▶ GIVEN ENTRIES
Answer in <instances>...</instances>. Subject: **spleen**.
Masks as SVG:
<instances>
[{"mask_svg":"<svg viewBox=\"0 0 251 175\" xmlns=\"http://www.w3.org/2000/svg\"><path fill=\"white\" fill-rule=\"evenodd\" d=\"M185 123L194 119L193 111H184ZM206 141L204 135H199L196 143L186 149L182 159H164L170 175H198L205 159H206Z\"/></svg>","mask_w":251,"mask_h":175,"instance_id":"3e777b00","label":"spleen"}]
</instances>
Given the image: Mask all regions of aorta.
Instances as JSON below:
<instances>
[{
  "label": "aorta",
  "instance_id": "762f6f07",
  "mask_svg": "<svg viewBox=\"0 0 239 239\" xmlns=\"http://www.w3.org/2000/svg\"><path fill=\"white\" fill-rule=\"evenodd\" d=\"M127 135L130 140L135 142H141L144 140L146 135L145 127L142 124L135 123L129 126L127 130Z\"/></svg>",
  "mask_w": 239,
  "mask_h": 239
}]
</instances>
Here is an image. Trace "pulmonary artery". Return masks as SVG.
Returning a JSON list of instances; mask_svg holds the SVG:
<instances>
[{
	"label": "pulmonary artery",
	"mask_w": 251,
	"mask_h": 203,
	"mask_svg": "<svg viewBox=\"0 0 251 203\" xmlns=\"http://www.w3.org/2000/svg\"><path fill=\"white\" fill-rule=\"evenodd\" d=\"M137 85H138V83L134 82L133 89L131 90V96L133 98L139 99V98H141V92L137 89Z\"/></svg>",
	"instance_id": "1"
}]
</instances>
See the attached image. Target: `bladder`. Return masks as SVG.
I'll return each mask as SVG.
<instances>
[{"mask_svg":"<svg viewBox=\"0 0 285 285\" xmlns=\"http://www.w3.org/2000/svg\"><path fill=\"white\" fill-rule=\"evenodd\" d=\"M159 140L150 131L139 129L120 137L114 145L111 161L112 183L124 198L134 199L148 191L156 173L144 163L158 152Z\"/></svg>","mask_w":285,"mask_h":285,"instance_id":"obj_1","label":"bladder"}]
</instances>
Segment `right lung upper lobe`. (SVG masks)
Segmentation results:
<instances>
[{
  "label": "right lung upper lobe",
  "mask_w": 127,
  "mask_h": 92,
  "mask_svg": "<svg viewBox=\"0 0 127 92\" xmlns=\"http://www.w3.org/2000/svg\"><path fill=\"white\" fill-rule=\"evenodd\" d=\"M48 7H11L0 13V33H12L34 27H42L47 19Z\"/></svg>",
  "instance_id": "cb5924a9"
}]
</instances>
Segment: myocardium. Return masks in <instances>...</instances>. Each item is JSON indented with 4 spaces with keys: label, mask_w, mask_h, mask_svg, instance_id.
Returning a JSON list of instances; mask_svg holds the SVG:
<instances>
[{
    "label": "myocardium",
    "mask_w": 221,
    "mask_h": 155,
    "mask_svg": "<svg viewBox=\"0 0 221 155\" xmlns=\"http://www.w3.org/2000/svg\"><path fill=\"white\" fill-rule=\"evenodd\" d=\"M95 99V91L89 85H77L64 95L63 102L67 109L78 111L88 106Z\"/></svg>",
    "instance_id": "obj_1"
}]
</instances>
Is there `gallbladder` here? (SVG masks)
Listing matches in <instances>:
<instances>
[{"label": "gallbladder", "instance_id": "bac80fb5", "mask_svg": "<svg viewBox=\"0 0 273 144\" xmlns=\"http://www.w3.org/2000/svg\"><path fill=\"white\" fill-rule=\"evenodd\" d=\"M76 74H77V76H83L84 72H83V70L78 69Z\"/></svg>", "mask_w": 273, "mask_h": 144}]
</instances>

▶ WORK TO BE COMPLETED
From the material above, pick out and copy in full each line that contains the string "artery". Case counts.

▶ FINAL RESULT
Here is an image. Trace "pulmonary artery". Return masks as SVG.
	"label": "pulmonary artery",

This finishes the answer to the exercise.